**INSTRUCTIONS FOR THE TASK**:
Filter the entries beneath this task, copying only the lines that hold the word "конструкция".

(Page-level text extractions)
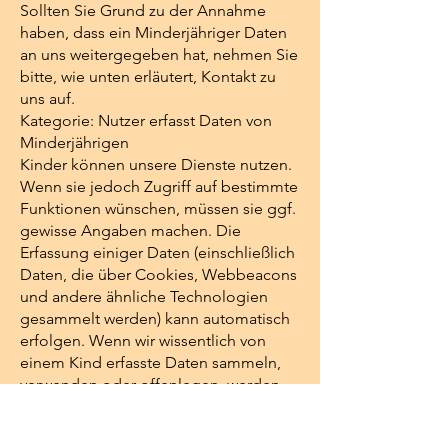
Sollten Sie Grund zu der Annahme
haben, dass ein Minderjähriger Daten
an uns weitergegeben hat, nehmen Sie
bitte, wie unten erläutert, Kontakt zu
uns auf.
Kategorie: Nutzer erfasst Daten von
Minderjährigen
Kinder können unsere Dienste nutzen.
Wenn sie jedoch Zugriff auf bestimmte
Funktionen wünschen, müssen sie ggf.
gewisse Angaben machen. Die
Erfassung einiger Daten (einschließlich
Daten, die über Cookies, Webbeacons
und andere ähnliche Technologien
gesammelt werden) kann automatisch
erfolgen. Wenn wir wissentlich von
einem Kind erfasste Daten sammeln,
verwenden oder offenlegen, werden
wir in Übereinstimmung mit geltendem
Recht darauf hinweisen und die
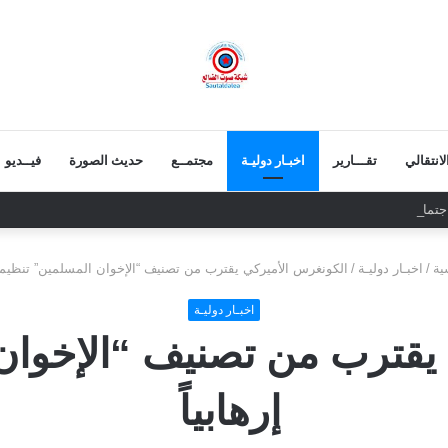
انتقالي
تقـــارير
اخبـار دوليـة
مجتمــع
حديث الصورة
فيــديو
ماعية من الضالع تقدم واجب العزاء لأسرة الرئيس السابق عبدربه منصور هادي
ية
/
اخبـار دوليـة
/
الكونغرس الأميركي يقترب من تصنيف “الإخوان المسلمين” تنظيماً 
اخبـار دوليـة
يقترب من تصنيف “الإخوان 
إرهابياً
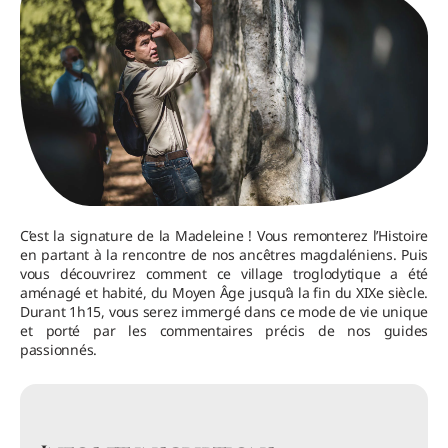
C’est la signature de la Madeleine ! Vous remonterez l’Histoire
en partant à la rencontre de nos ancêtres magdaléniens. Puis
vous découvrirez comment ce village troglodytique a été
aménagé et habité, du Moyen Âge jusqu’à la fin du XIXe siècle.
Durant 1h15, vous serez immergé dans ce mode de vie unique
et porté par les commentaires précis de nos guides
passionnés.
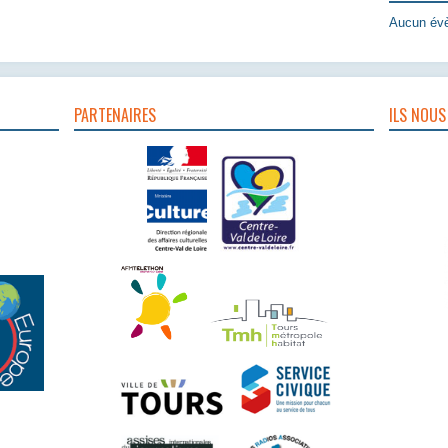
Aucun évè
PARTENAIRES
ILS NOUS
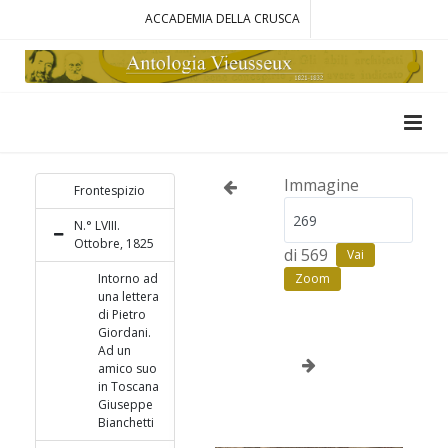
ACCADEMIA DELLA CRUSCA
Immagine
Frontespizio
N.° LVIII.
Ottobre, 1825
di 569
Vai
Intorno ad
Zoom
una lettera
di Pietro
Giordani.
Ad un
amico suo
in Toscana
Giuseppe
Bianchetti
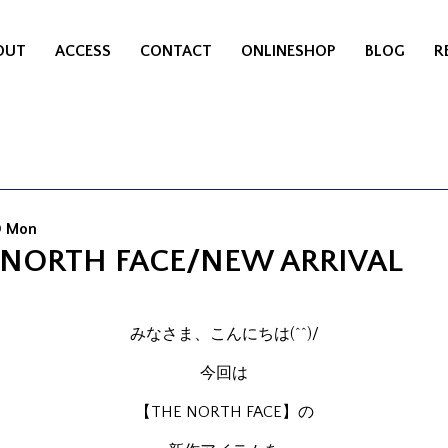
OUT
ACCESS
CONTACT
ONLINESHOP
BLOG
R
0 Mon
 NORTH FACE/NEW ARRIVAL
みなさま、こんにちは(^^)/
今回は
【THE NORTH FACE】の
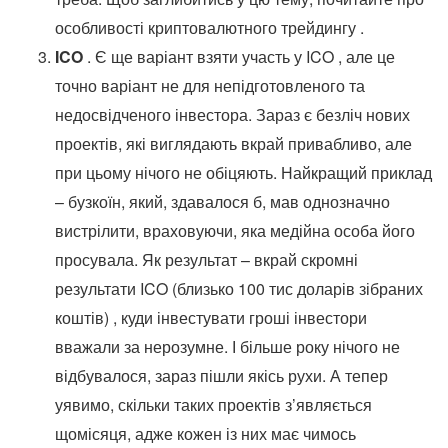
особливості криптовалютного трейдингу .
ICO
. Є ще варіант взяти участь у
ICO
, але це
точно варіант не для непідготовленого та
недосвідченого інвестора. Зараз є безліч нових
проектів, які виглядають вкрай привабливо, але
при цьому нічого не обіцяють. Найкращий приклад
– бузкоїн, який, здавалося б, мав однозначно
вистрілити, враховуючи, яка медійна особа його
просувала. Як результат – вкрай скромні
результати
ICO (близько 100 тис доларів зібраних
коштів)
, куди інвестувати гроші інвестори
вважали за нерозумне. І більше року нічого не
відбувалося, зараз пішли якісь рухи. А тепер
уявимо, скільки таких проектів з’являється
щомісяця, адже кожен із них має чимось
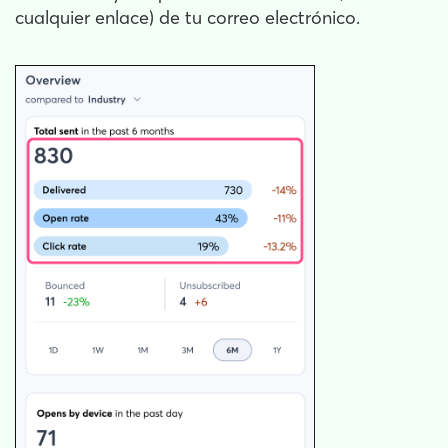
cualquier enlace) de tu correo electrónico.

* * *

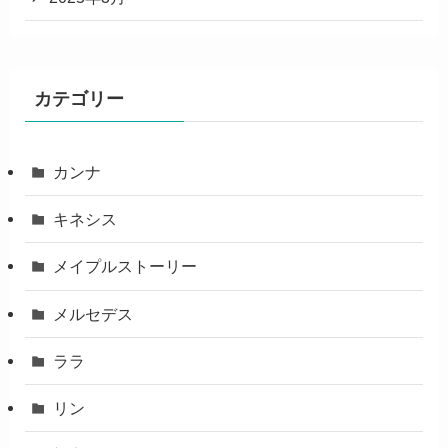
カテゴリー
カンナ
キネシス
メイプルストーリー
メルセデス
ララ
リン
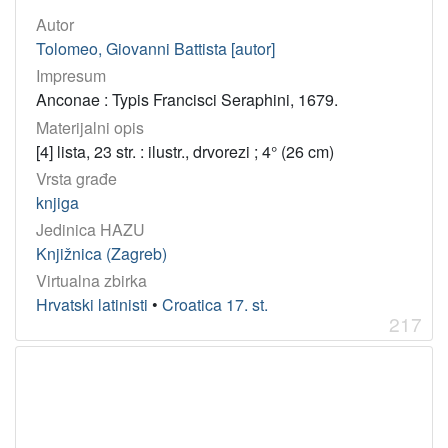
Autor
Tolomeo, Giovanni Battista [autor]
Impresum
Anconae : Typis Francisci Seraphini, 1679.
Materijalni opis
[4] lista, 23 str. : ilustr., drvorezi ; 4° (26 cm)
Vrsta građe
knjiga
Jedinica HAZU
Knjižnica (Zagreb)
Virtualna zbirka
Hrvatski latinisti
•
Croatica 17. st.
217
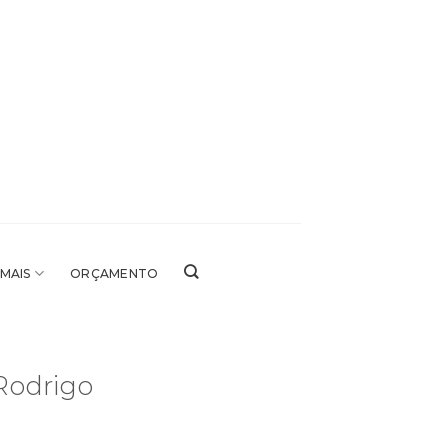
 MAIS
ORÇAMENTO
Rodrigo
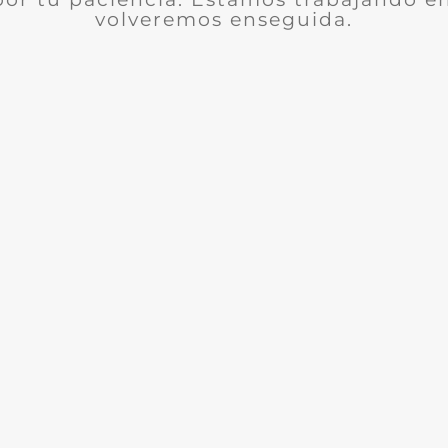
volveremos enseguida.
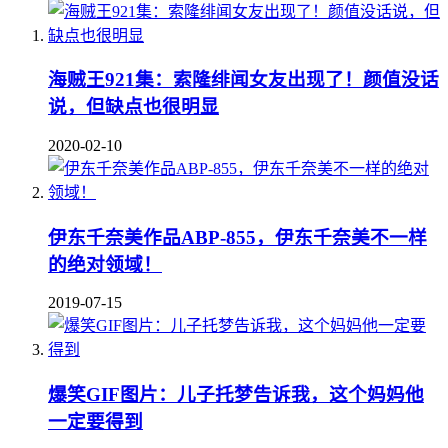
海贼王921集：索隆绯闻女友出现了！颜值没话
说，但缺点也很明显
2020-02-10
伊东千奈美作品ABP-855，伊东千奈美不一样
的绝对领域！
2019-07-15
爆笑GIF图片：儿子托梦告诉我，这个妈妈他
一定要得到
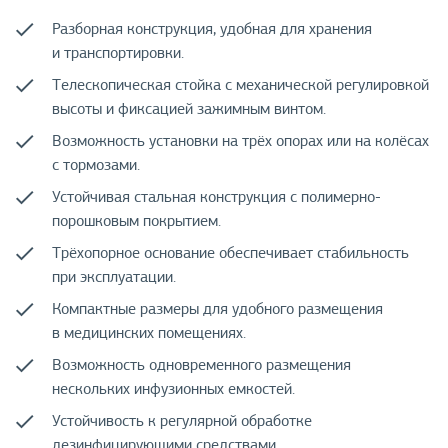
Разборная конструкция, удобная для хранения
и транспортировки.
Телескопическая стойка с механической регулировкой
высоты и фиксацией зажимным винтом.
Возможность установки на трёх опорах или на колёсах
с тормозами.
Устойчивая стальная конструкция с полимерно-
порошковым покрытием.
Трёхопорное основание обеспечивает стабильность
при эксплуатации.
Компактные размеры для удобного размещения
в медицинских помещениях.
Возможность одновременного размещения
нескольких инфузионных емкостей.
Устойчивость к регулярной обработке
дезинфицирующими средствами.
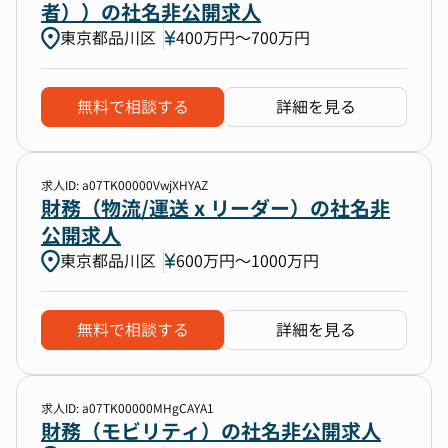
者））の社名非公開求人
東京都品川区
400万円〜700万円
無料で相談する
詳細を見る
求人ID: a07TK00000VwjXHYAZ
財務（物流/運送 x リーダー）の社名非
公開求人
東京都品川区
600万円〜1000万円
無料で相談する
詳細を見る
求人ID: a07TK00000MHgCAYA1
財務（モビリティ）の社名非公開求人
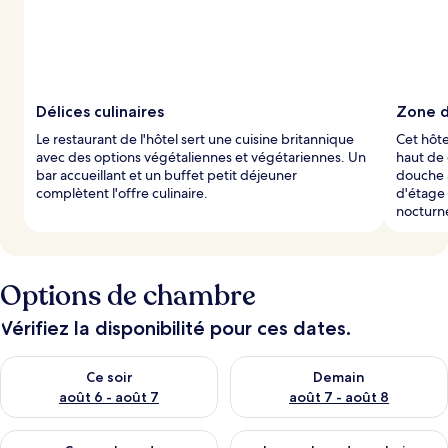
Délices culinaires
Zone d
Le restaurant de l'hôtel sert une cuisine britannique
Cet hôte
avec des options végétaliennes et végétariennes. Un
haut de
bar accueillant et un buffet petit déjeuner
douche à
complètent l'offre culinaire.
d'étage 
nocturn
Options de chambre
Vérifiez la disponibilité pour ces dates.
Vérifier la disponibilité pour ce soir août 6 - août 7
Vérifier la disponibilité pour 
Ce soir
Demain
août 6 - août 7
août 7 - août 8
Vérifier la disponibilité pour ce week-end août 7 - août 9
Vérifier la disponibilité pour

--

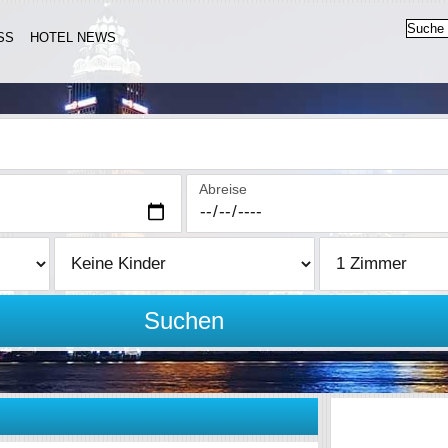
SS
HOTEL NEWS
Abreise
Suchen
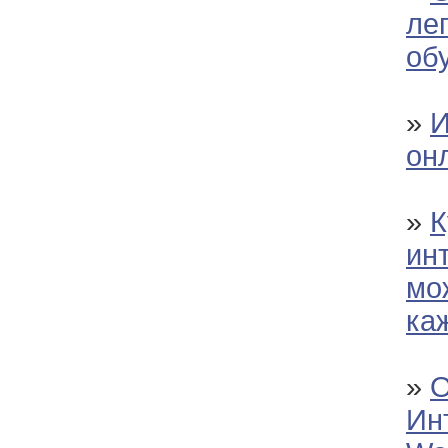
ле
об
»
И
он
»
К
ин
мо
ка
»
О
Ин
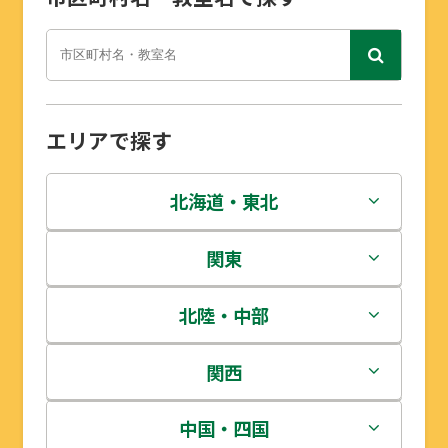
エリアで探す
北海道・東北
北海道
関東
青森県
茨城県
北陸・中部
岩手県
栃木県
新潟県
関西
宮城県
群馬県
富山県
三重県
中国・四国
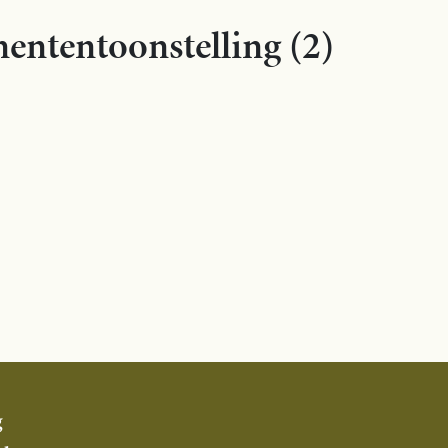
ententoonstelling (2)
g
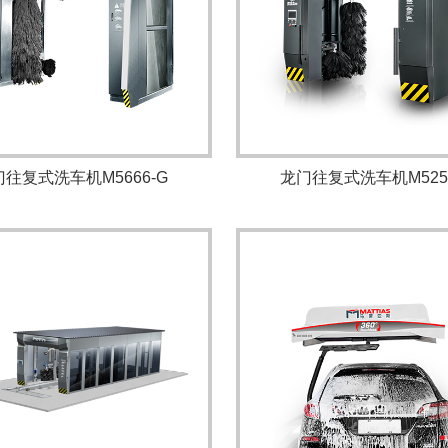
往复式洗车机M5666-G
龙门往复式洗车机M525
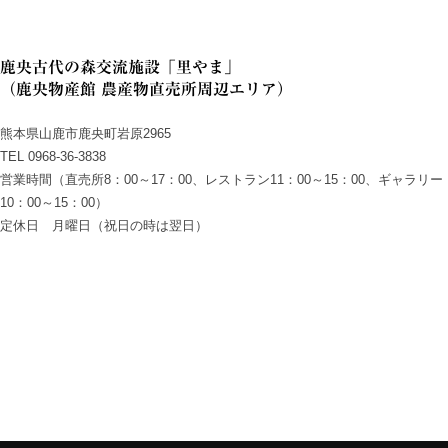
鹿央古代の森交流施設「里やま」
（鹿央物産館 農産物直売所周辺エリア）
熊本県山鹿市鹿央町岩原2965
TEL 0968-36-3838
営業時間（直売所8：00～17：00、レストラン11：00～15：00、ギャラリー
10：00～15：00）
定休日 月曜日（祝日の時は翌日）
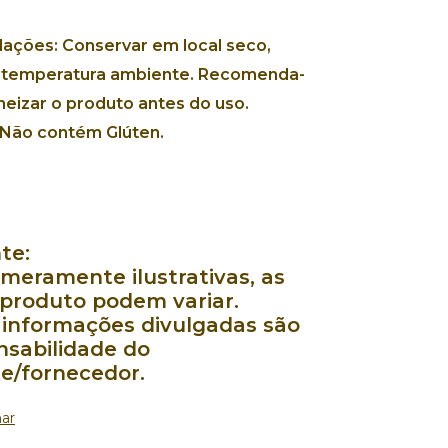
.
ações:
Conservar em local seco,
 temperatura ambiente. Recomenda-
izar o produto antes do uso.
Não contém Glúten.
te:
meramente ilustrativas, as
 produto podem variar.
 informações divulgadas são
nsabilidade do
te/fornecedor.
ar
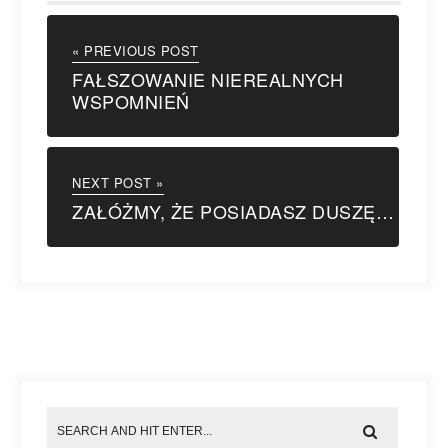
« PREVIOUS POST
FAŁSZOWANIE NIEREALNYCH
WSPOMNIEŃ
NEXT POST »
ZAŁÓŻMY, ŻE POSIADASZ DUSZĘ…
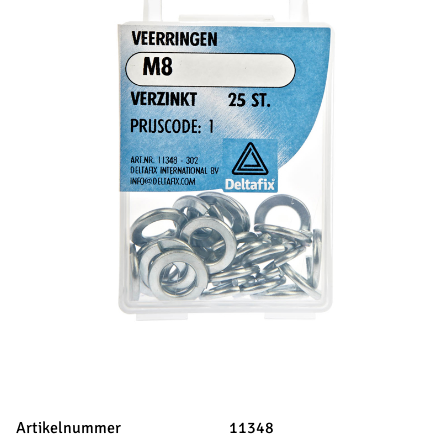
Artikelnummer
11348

**EXERCISE SOLUTION**:
Разборная конструкция, удобная для хранения
Устойчивая стальная конструкция с полимерно-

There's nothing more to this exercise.